Phase 3 of housing project completed

From left are Bothasig Gardens complex manager Leon Christiaans, Human Settlements MEC Tertius Simmers and Ward 5 councillor Helen Carstens.

The third phase of Bothasig’s new social-housing project has been completed, and residents are moving in.

Last week Wednesday, Bothasig Gardens welcomed new residents. So far 92 of the 314 units in the R163 million third phase are occupied.

Construction started in November 2019 and was completed last month, according to Marcellino Martin, a spokesman for Human Settlements MEC Tertius Simmers.

There are 94 studio flats, 63 one-bedroom flats and 157 two-bedroom flats in four-, three- and two-storey blocks.

Phases one and two of Bothasig Gardens were completed in 1994 and 2013, respectively.

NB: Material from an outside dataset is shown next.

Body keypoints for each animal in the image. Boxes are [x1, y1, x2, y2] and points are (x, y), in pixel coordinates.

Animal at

Phase one has 165 units and phase two has 120.

Mr Simmers said tenants were paying a subsidised monthly rental between R567 and R 4 950.

“Through developments such as these, we are ensuring that the affordable housing market (those earning between R1 500 and R15 000) are provided with a myriad of housing opportunities. It is particularly pleasing to note that we have an array of tenants that have already moved into this development. This includes pensioners, people living with disabilities and young professionals,” said Mr Simmers.

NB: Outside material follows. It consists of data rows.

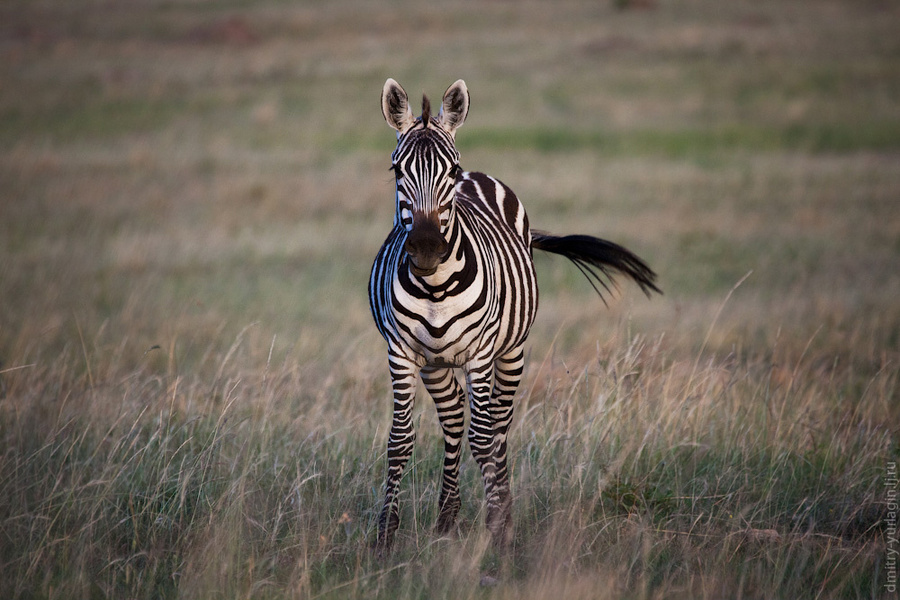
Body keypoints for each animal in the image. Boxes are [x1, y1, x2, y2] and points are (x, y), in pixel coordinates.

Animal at [368, 79, 660, 552]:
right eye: (397, 172)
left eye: (449, 172)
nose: (427, 250)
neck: (435, 287)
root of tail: (482, 175)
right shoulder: (401, 353)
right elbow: (400, 440)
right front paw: (385, 536)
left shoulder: (482, 353)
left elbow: (485, 438)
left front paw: (498, 530)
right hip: (436, 363)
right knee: (455, 420)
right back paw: (446, 520)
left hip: (511, 353)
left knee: (498, 428)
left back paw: (502, 513)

Tenants of Bothasig Gardens Phase 3 pay a subsidised monthly rental between R567 and R 4 950.

One of the new tenants, Richard Murdock, lived in a back room before moving in.

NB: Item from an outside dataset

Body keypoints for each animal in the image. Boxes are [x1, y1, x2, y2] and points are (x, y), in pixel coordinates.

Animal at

“Living here is really pleasing,” he said. “I have no complaints, compared to the back room I lived in before. I paid R3 650 per month, and now I only pay R567. I feel safe and secure, and my neighbours are quite pleasant to talk to.”

Khayalethu Quthu, is visually impaired and previously lived in Khayelitsha.

“My world has been completely changed for the better as everything is within my grasp, and I have endless possibilities to prosper,” he said.

In June, police arrested 25 people following an attempted land invasion at the complex (“Invasions are organised, says Communicare,” Tabletalk, June 9).

Mayoral committee member for human settlements Malusi Booi urged people to report illegal occupations by calling 112 from a cellphone or 107 from a landline.